Bug 90578 - Word boundaries for spell checking broken for Finnish
Summary: Word boundaries for spell checking broken for Finnish
Status: RESOLVED NOTOURBUG
Alias: None
Product: LibreOffice
Classification: Unclassified
Component: Writer (show other bugs)
Version:
(earliest affected)
unspecified
Hardware: Other All
: medium normal
Assignee: Not Assigned
URL:
Whiteboard:
Keywords:
Depends on:
Blocks:
 
Reported: 2015-04-12 09:05 UTC by Harri Pitkänen
Modified: 2015-04-13 19:45 UTC (History)
2 users (show)

See Also:
Crash report or crash signature:


Attachments

Note You need to log in before you can comment on or make changes to this bug.
Description Harri Pitkänen 2015-04-12 09:05:48 UTC
In commit http://cgit.freedesktop.org/libreoffice/core/commit/?id=6e225b41f1ab3e6cac395b0c0c6db73414658625 and bug https://bugs.documentfoundation.org/show_bug.cgi?id=55707 changes were made to Finnish word counting by removing previous customisations to breakiterator rules. Unfortunately while these changes improved word counting they had negative effect on spell checking: we should use same word boundaries for spell checking and word counting but this is no longer the case.

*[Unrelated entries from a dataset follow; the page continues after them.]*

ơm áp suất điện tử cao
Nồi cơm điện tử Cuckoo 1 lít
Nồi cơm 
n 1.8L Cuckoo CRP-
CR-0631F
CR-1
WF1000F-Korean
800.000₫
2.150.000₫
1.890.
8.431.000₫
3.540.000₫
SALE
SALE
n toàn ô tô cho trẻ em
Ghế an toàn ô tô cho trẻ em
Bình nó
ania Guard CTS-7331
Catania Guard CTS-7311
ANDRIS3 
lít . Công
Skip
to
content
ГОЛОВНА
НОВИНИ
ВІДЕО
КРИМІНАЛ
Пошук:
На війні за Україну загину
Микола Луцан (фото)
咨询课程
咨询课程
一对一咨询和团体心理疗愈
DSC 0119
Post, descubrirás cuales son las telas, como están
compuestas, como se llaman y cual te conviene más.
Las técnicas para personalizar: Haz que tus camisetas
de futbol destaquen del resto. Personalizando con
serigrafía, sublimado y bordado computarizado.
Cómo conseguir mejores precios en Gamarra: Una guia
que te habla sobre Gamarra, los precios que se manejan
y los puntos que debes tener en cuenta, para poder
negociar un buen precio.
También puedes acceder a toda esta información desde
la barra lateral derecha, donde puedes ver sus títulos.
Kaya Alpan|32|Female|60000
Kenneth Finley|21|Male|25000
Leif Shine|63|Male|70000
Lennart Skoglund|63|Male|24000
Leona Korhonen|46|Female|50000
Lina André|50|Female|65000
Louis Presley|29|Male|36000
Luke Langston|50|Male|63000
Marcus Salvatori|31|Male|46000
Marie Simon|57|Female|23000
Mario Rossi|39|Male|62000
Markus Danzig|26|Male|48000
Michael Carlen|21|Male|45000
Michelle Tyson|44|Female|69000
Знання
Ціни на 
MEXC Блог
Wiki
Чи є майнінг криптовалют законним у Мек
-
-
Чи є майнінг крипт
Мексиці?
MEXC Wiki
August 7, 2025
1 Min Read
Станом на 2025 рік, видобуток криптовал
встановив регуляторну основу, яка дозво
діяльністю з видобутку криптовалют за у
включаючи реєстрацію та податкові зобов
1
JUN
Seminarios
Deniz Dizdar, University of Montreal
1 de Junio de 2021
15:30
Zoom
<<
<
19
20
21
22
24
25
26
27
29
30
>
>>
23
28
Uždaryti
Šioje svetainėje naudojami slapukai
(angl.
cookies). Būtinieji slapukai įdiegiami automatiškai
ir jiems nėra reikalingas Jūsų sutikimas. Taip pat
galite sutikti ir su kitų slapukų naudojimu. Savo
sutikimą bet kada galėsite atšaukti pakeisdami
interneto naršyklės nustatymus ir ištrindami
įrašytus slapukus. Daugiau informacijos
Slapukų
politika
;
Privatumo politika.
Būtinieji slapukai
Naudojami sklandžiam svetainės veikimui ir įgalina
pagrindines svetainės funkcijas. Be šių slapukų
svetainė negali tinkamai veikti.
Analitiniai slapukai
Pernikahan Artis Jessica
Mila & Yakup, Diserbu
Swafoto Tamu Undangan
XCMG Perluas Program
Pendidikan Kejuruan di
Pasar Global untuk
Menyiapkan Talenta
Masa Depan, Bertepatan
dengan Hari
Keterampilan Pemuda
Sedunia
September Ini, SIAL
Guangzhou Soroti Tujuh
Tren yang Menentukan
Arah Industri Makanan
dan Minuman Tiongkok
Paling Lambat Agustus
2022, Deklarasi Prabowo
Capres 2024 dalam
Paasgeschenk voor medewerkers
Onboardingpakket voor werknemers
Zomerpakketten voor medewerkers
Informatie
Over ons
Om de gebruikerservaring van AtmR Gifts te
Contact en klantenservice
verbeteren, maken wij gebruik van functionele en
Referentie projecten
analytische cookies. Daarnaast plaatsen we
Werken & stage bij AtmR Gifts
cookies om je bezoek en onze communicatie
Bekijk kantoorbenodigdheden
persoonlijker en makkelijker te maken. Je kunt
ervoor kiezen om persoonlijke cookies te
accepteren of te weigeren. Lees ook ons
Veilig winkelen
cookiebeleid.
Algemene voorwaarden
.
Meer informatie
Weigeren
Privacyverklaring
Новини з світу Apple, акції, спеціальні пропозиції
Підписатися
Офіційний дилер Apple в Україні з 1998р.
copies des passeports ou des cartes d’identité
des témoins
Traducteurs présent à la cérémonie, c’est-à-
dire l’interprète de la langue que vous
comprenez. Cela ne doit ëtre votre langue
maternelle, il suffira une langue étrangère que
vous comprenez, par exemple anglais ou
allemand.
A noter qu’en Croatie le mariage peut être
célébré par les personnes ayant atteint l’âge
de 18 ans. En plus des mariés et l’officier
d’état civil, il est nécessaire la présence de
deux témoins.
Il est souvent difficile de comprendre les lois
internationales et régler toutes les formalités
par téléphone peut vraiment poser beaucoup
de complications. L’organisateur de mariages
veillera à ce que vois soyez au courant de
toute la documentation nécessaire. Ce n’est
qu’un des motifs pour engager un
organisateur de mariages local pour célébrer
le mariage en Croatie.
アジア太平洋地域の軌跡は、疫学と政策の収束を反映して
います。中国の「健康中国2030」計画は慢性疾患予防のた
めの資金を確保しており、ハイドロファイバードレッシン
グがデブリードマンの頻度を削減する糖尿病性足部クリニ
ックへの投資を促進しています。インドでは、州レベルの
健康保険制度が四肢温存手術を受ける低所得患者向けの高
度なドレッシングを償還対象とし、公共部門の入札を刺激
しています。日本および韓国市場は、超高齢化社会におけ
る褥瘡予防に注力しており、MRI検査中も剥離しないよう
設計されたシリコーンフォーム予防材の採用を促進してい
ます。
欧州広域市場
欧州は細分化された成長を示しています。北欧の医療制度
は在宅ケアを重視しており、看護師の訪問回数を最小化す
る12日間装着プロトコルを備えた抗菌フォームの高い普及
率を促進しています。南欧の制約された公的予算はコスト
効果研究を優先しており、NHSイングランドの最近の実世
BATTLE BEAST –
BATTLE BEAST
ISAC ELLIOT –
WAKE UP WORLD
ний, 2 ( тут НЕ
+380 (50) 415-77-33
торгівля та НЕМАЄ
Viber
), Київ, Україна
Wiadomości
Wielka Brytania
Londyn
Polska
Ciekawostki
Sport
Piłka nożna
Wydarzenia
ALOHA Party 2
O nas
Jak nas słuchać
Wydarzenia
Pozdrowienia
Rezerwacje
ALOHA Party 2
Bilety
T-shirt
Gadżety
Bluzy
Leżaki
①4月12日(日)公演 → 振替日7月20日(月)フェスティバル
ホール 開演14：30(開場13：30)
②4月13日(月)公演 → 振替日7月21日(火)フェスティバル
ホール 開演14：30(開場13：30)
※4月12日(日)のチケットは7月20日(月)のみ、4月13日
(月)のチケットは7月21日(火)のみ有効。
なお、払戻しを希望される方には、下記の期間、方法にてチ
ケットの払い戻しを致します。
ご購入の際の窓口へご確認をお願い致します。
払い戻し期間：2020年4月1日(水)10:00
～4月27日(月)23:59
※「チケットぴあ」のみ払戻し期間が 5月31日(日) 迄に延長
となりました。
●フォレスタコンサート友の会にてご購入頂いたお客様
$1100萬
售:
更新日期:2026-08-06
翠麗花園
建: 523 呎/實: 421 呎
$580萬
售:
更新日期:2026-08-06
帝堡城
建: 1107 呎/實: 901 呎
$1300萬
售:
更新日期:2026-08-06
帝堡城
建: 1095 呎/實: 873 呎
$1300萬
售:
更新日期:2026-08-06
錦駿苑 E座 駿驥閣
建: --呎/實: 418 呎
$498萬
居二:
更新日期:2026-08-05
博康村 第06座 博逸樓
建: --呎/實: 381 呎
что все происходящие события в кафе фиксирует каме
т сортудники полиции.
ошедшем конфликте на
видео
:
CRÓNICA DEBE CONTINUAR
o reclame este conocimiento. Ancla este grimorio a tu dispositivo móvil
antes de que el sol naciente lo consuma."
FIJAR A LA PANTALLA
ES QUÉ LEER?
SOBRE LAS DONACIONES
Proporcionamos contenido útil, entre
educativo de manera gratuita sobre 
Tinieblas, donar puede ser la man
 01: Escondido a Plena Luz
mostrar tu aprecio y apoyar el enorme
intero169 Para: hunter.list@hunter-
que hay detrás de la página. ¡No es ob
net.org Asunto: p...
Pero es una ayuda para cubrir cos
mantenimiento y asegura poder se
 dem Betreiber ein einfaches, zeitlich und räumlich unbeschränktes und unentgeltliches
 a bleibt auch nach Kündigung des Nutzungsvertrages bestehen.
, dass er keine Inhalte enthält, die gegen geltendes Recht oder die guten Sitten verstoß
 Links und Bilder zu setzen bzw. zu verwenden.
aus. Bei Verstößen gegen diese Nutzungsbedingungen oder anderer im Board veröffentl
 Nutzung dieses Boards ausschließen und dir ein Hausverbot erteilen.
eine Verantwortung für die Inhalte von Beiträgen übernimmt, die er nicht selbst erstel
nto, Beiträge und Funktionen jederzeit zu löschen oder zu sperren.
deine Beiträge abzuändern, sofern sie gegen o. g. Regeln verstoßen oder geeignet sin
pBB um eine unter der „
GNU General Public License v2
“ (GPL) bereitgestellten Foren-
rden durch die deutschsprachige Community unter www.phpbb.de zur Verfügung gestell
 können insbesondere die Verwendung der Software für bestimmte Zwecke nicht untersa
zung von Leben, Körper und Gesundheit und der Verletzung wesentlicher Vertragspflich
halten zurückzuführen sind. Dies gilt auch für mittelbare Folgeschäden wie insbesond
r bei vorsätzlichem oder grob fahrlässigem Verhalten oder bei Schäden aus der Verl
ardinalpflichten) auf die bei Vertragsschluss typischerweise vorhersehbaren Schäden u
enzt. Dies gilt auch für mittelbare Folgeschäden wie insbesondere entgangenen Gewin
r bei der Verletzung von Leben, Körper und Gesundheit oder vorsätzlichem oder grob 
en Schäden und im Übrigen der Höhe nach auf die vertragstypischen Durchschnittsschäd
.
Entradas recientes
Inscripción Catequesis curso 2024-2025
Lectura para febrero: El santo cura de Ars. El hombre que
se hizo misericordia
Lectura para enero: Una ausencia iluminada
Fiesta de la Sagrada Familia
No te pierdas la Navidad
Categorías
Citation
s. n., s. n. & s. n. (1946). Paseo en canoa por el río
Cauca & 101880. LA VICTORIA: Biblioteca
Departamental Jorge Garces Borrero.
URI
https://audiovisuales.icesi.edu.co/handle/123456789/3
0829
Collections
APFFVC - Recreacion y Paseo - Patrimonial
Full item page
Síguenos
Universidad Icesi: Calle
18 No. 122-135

For example the test case string "Kuorma-auto kaakkois- ja Keski-Suomi USA:n 90:n %:n" should count as 7 words for word counting (as it correctly does) but these same 7 words should also be used for spell checking. So the words for spell checking should be

Kuorma-auto (works correctly)
kaakkois- (now incorrectly just kaakkois)
ja (works correctly)
Keski-Suomi (works correctly)
USA:n (now incorrectly split at colon)
90:n (now incorrectly split at colon)
%:n (now incorrectly split at colon)

I have filed a change request to CLDR to have the hyphen error fixed there: http://unicode.org/cldr/trac/ticket/8368
Comment 1 Julien Nabet 2015-04-12 19:00:21 UTC
Caolan: thought you might be interested in this one.
Comment 2 Caolán McNamara 2015-04-13 15:03:13 UTC
I'd consider this more an "closed->upstream" sort of thing as we can't sustainably support customized icu rules, its too hard as icu/unicode evolves over time to keep them right.
Comment 3 Julien Nabet 2015-04-13 19:45:13 UTC
If it's mainstream, let's put this one to notourbug. Perhaps it'll be fixed in 5.5.1 see http://site.icu-project.org/ (since we use ICU 5.4.1)

Anyway, thank you Caolan for your feedback.